> _Texte proposé_

07.09.12 Le Phare – A propos de l’interview du Ministre de la Défense du Rwanda au journal belge Le Soir: Deux mots à James Kabarebe

1. Justification de la réaction.
Dans son interview exclusive, du 29 août 2012, intitulée : « Les Quatre vérités de James KABAREBE, Ministre de la Défense du Rwanda », accordée à Madame Colette BRAECKMAN KABAREBE fait une série de déclarations qui appellent une mise au point citoyenne du peuple de la région des Grands lacs africains.
La présente analyse ne discute pas ses opinions et jugement de valeur portés sur les officiels congolais. Elle considère exclusivement la dimension qui devrait bénéficier d’un éclaircissement en faveur du peuple congolais et par extension de ceux de toute la région. Elle répond au devoir de rappeler à l’opinion publiques, afin que les « quatre vérités » de KABAREBE correspondent effectivement à une réalité vérifiable.

Pour ce faire, la réflexion tient compte de : (i) l’obligation de respecter la dignité des victimes d’abus des droits humains que tend à vouloir bafouer l’intention de dérouter l’opinion publique de la vérité; (ii) le droit à la parole des citoyens de la région des Grands Lacs; l’exigence faite aux dirigeant de respecter les valeurs morales, implique la surveillance de leurs discours publics ; (iii) Le besoin de vérité en soi. L’interview du ministre rwandais ne corrobore pas des faits qui sont d’ailleurs du domaine public.
Cependant, deux de ses observations sont récurrentes : (i) sa conclusion qui dit que « c’est aux Congolais qu’il appartient de trouver les solutions à leurs problèmes ». Et (ii) l’accumulation massive d’erreurs dans la stratégie militaire qui rend nulle toute action de protection de la population civile congolaise. Cette question relevée dans son jugement sur la mauvaise gestion des FARDC, est réellement au coeur du problème interne en République démocratique du Congo (RDC). Son questionnement est partagé : « Comment pouvez-vous envoyer des troupes en opération en leur donnant seulement une poignée de haricots secs ! […] On ne peut pas dire que l’armée congolaise a échoué à battre le M23, […] ; dans les conditions où ils se trouvent, ils ne tueraient même pas un rat …».

(Liste des données)
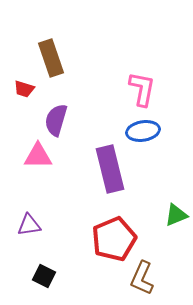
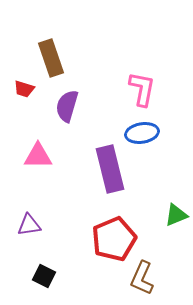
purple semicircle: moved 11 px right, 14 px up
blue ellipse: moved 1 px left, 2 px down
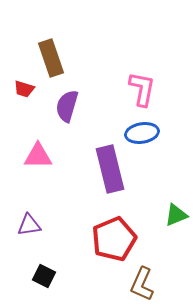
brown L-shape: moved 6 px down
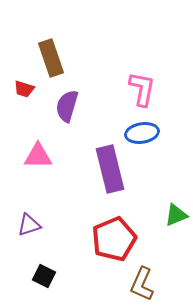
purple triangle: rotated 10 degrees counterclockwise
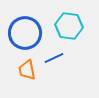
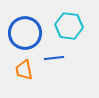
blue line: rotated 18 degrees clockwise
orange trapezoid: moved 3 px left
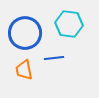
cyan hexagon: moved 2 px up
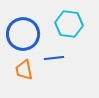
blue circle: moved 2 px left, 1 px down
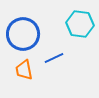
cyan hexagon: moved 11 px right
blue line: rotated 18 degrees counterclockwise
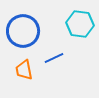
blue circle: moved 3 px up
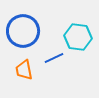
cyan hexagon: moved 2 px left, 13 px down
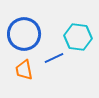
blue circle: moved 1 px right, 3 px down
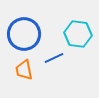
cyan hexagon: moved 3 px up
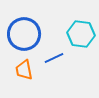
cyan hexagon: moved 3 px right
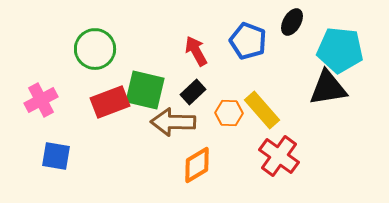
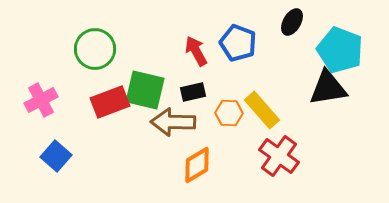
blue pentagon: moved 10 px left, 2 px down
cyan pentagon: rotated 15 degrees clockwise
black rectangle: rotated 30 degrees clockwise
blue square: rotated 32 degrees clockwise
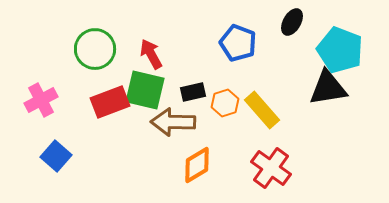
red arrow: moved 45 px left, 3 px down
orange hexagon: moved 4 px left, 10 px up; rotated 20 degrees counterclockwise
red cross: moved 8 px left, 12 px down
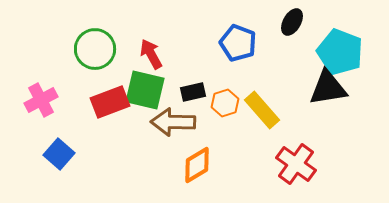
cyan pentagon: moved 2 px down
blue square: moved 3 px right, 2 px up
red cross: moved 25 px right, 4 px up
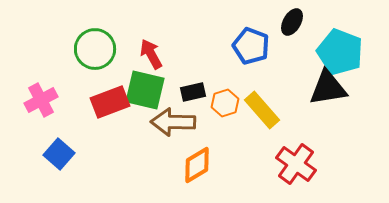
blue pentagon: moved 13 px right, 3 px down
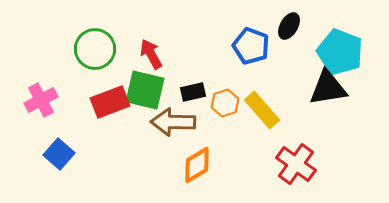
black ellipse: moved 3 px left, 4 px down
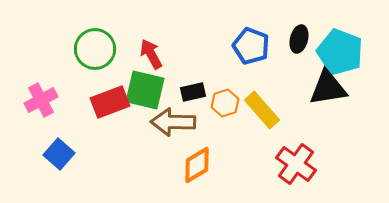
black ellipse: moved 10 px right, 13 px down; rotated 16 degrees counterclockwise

> _Série d'exercices_
(a) D'après l'article sur l'interview de James Kabarebe, pourquoi l'accumulation massive d'erreurs dans la stratégie militaire pose-t-elle problème ? Répondez en une à trois phrases.
(b) Dans l'article sur l'interview de James Kabarebe, à quelle journaliste le ministre a-t-il accordé cette interview ?

> _Corrigé des exercices_
(a) Selon l'article, cette accumulation d'erreurs rend nulle toute action de protection de la population civile congolaise. L'article ajoute que cette question, relevée dans le jugement de Kabarebe sur la mauvaise gestion des FARDC, est au cœur du problème interne en République démocratique du Congo.

(b) À Colette Braeckman.